Organised by SixtyEight Art Institute
20 June - 20 July 2019
The Work of Living Labour is a process-oriented and performative exhibition that uses a re-conceptualization of the concept of living labour as a point of departure to broadened reflections on the evolving status of our production systems. Including their spatial expressions; socio-political responses; and/or their aesthetic/technological implementations associated with them. Which for a lack of a better word they go on to define–but also form–the terms of labour. With this in mind, can new scenarios be imagined to actively reshape new ways of working? Not only to produce the material and immaterial world we live in? but also to what kind of relations and qualities we want to see emerging in the near-future for the role of work? To this end, the exhibition will explore thematic research material developed by reWork, which is a Copenhagen-based strategic design and architecture office using curatorial and artistic practice as an instrument to investigate concepts of work.
Work defines the modern world in a more encompassing manner than any other activity. It does not include every productive activity, but rather the ones that are socially recognised as producers of value. Moreover, the organisation of everyday life is orchestrated by the structural system of work and despite the decreasing presence of the factory as a symbol for sites of production, its logic has entered and dominated every single aspect of life. Where the subjectivity of every human being has also intertwined with the 'productive' as labour, and as a result, the individual as subject has become productive as much as the product itself.
Work, at the same time, is deeply challenged by the increase of automation, climate change, and many other factors that are inevitably forcing governments, business, unions and individuals to question how work and productivity will be performed in the future. To challenge the current organisation of work requires a confrontation not only with the political influence of work but also in its moralisation. Work does not simply exist out of economic necessity but is widely instantiated by individual moral practice and as a collective obligation. For this reason, work pervades everyone’s life but as an activity it is mostly left unquestioned. Leaving new openings to ideas such as non-productive labour, and as such, what is it?
Here, the challenges faced by our mode of production bring into question the very essence of capitalist production, which in short we understand as living labour. Living labour can be defined as the potentiality of production, in its broadest form, by each human being. As noted by Kathi Weeks in “The problem with work”, living labour can provide a critical standpoint from which the alienating and exploitative conditions of modern work can be critically interrogated, and its potentials can inform speculations about the transformation of these conditions. Giving us ideas for how to think through labour, where the concept of living labour could be seen as a framework for speculation about alternatives to our current mode of production; especially while creating new narratives that can confront the present organisation of work as we know it and the discourses that support it.

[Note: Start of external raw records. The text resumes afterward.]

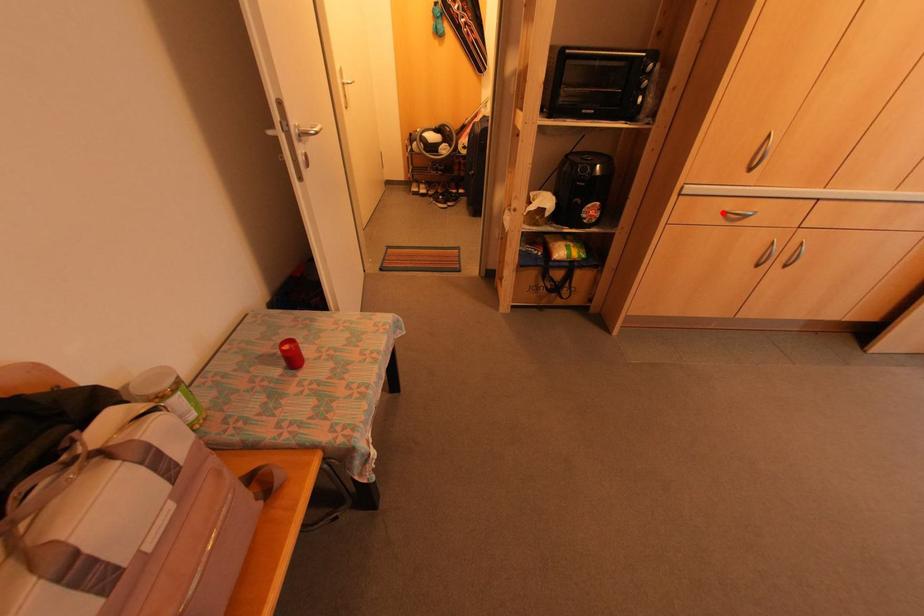
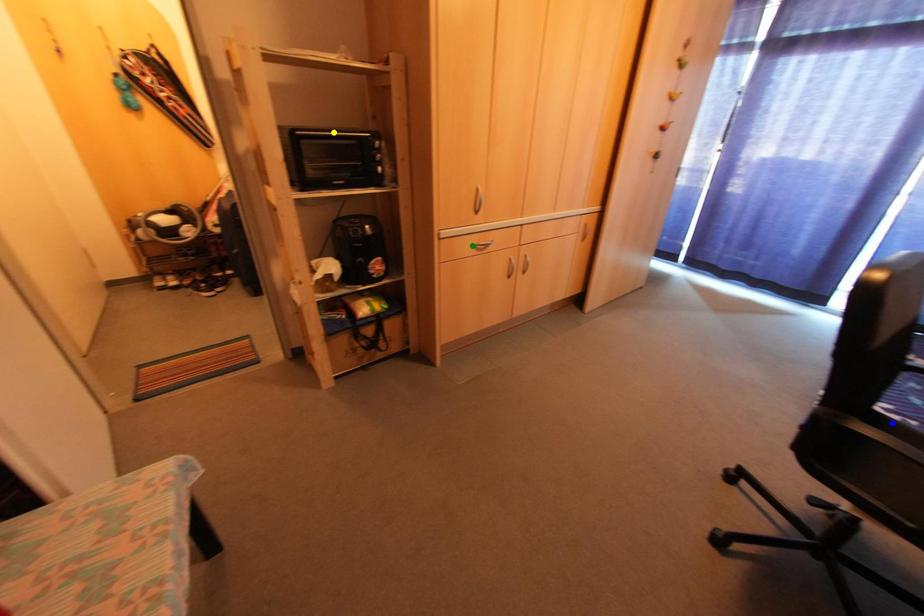
Question: I am providing you with two images of the same scene from different viewpoints. A red point is marked on the first image. You are given multiple points on the second image. Which point in image 2 represents the same 3d spot as the red point in image 1?

Choices:
 (A) blue point
 (B) green point
 (C) yellow point

Answer: (B)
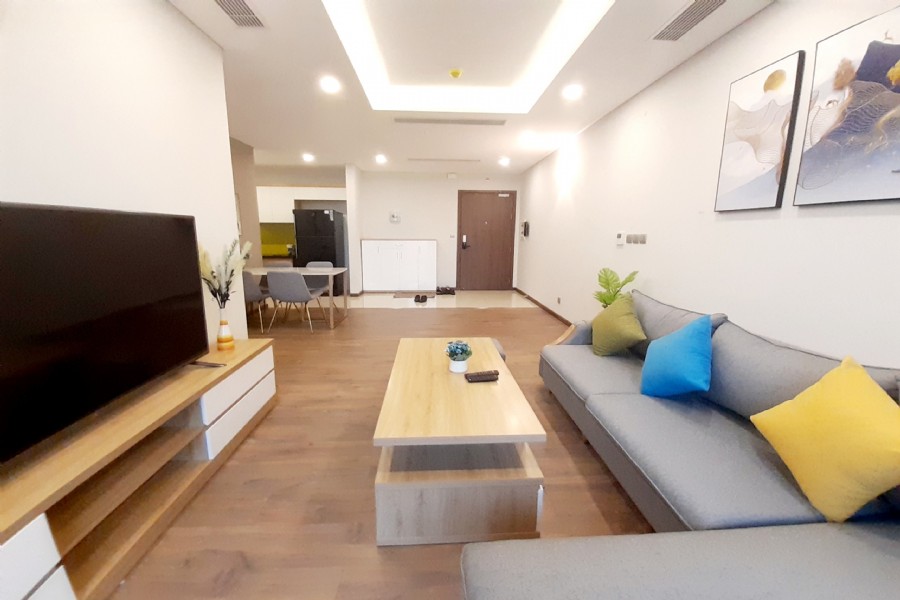
This screenshot has height=600, width=900. Identify the location of blue pillow. (684, 374).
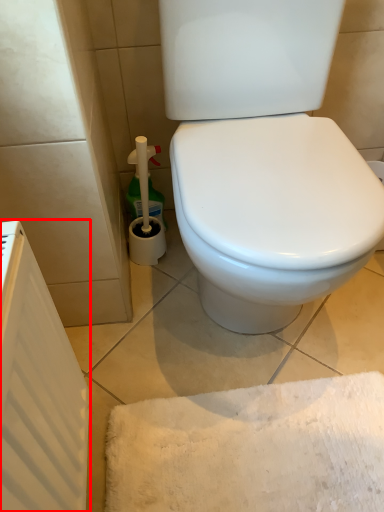
Question: In this image, where is radiator (annotated by the red box) located relative to cleaning product?

Choices:
 (A) right
 (B) left

Answer: (B)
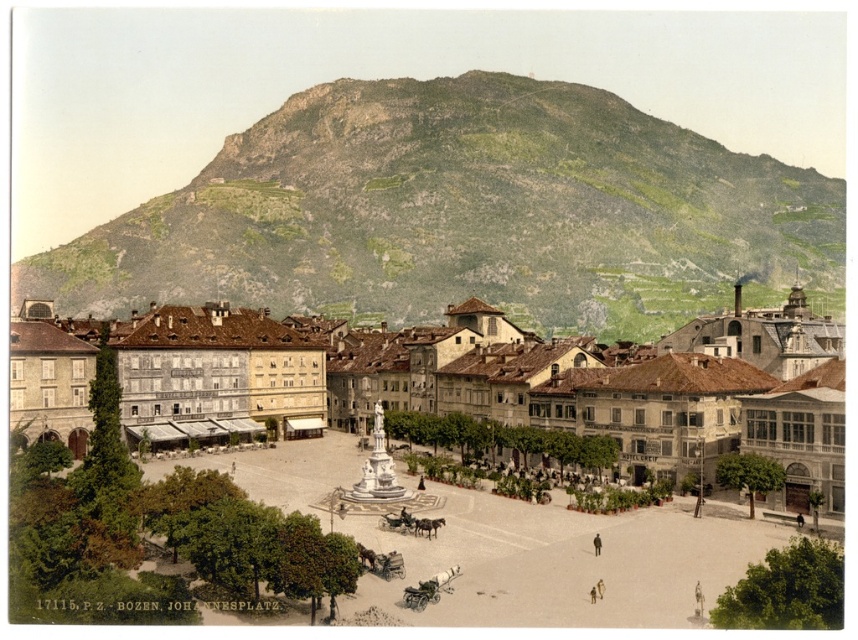
Is matte stone fountain at center below dark brown coat at center?

Actually, matte stone fountain at center is above dark brown coat at center.

Who is more distant from viewer, (208, 433) or (599, 536)?

Positioned behind is point (208, 433).

I want to click on matte stone fountain at center, so click(498, 387).

Measure the distance between green grassy mountain at upper center and dark brown coat at center.

green grassy mountain at upper center is 742.36 feet from dark brown coat at center.

Who is more distant from viewer, [735,154] or [600,540]?

Positioned behind is point [735,154].

Is point (270, 280) behind point (594, 547)?

Yes.

Where is `green grassy mountain at upper center`? Image resolution: width=858 pixels, height=640 pixels. green grassy mountain at upper center is located at coordinates (464, 212).

Which is more to the right, green grassy mountain at upper center or matte stone fountain at center?

Positioned to the right is matte stone fountain at center.

Is point (608, 317) farther from viewer compared to point (808, 356)?

Yes, it is behind point (808, 356).

Identify the location of green grassy mountain at upper center. This screenshot has width=858, height=640. (464, 212).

The exhibition Programme was updated with Weekly Events.
reWork is a strategic design office specializing in action-led research and spatial strategies. The office strives to re-imagine the spatial and organizational logics that steer and contemplate emerging trends of work. It aims to trigger a response to the structuring of spaces across multiple scales to ensure a systemic transformation of the role of work in society today and in the future. reWork is led by Sofie Hovgaard and Bruno Malusa, research-driven architects with a wide range of experiences in research and built projects across scales and methodologies. Their interest lies in the intersection between practice and research as a way to uncover how societal challenges can be addressed through multi-scalar responses to space.
Erik Styrbjørn Pedersen is an artist based in Madum, Western Jutland, who has been painting human depictions and landscapes for six decades. With an aesthetic of realism and expressionism, he has been painting company portraits of several industries in Denmark, visualising the relation between human, machine and workplace. His interpretations of workspaces highlight a type of work that is not visually accessible in everyday life but plays a large role in sustaining society. These issues are specifically explored in the series “Drift” and “Tilstand/Stilstand” which have been exhibited extensively.
Dan Frisk Petersen is a photographer based in Copenhagen. He graduated from Copenhagen Business School and went on extended stays abroad in both China and Switzerland before attending Copenhagen Film and Photo School. Apart from being a photographer, he works with lens based art and with the collecting and reproduction of found photographs whose authors are unknown.
Paul Francis Feeney and Marie-Louise Raue are architects currently based in Basel, Switzerland. Paul completed his Master in Architecture at Duncan of Jordanston School of Art in Scotland. Marie-Louise completed her Diploma at the Architectural Association in London. Paul and Marie-Louise have worked at OMA and are currently working for Herzog & de Meuron. Simultaneous to professional activities Paul and Marie-Louise conduct research projects to further explore the relationship between architecture, art and place. Christopher Sucarrat Lunde is an architect based in Copenhagen. He is currently an architect at Dissing +Weitling after having worked at OMA and Herzog de Meuron. He studied at the Royal Danish Academy of Fine Arts and finished his studies with a special focus on the plastic and sculptural potential of structures - or architecture as pure structure.
Christine Bjerke is an architect, educator and writer based in Copenhagen. She is the co-founder of the international think-tank In-Between Economies and she is currently teaching the Urbanism & Societal Change Masters Programme at The Royal Danish Academy of Fine Arts. Her interests focus on the intersections of the built environment, economic development, technology culture, design, and architecture.